Film majeur dans la filmographie de Woody Allen. Avec sa fantaisie décontractée, le réalisateur réalise ici un bijou de cinéma jubilatoire, une œuvre éclatante de confiance dans son art.
L'histrion exhibitionniste se met en scène, et nous ballade constamment entre la fiction et le commentaire, l'adresse directe (premier plan) ou l'apostrophe au spectateur (dans la queue au cinéma), des incursions fantasmatiques de la réalité (Marshall Mac Luhan "sorti du chapeau" dans la scène précitée au cinéma), de la mémoire (scènes d'enfance, repas familiaux), le téléscopage des temporalités (ses camarades d'école, qui disent, en classe, ce qu'ils "sont devenus").
Tout est possible, et il joue avec quantité de techniques pour nous entraîner dans les différentes strates de son imaginaire, avec sa distance humoristique (split-screen et dialogue entre les deux familles d'un écran à l'autre, dialogues de leur premier flirt avec inscription à l'écran du sous-texte de leurs pensées…). On retrouvera ce jeu fasciné dans "The purple rose of Cairo", huit ans plus tard.
C'est le film d'un fou de cinéma : cinéphile (ils vont voir des films de Bergman, Ophuls…), mais aussi génie débordant de créativité (scènes burlesques comme celle où il démarre sa voiture et part en marche arrière). Les scènes de l'enfance au début donnent une clé de compréhension fondamentale : Alvin/Woody y est présenté comme un enfant qui aime s'immerger dans son univers imaginaire. La jubilation vient de ce que Woody se sent bien dans sa vie rêvée, et nous la fait partager.
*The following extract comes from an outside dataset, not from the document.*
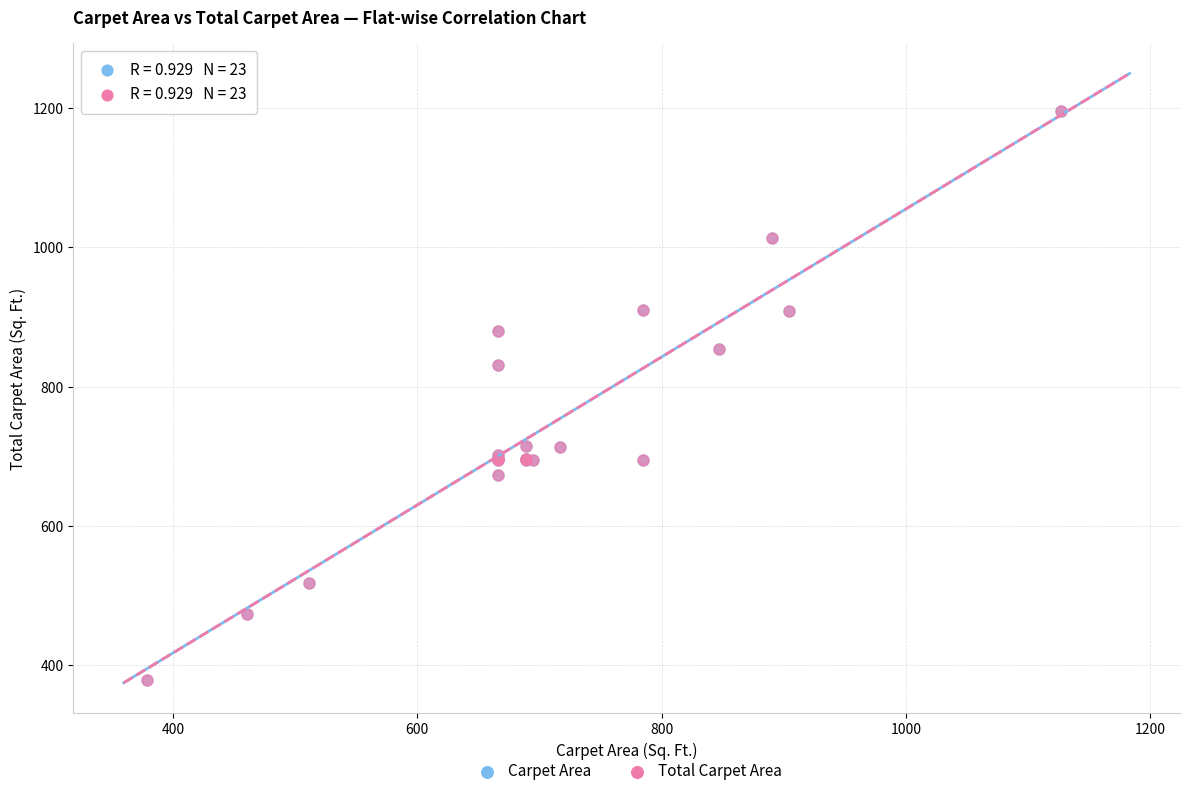

What are all the series names shown in the legend?

Carpet Area, Total Carpet Area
Avec ce film, Woody s'impose. Alvin est constamment à imposer sa personne, mais avec une incroyable énergie vitale, un talent indéniable et un humour… juif. Film autobiographique, mais Alvin est quand même un personnage, et en tant que tel, la première victime de ses stratagèmes, dans la mesure où Woody fait réellement exister les autres personnages, qui peuvent se moquer un peu des névroses obsessionnelles de son double (Alvin n'est pas omnipotent, omniscient).
Woody a un côté un peu agressif, un peu macho, qui va bien avec son côté "adolescent attardé" ; il a un constant besoin de s'affirmer et pour cela, Annie Hall lui convient : avec elle, il peut frimer en s'attaquant à une araignée dans la salle de bain.
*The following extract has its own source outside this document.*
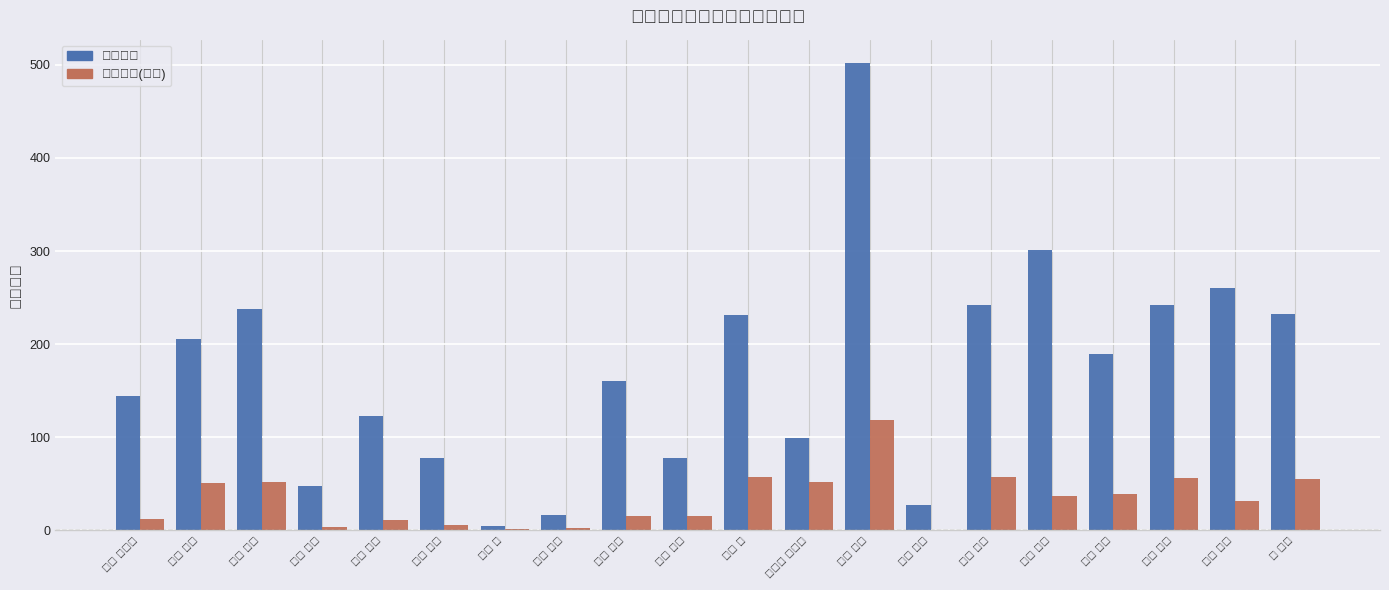

What is the total value across all series at 後藤 正和?

175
Le registre principal est celui de la comédie, mais sous-jacents, la vision existentielle pessimiste, l'angoisse de la finitude, la nostalgie d'amours passés, donnent de la profondeur à ce film que j'adore.
Une séquence-clé du film : quand Annie lui demande sur l'oreiller de passer un moment ensemble, il lui propose directement, et sans aucun scrupule, une virée à trois, avec son meilleur pote, dans le quartier de son enfance. Il va lui montrer ce qui prime pour lui : le cinéma (les souvenirs de son enfance qu'il fait vivre "en direct" à Annie Hall), avec les gens de son équipe (Rob) qui l'acceptent tel qu'il est, narcissique et génial. Cette lecture est confirmée dans la scène suivante dans le cabaret, où Diane Keaton semble ne chanter que pour lui, avec mélancolie, la vérité amère de son être.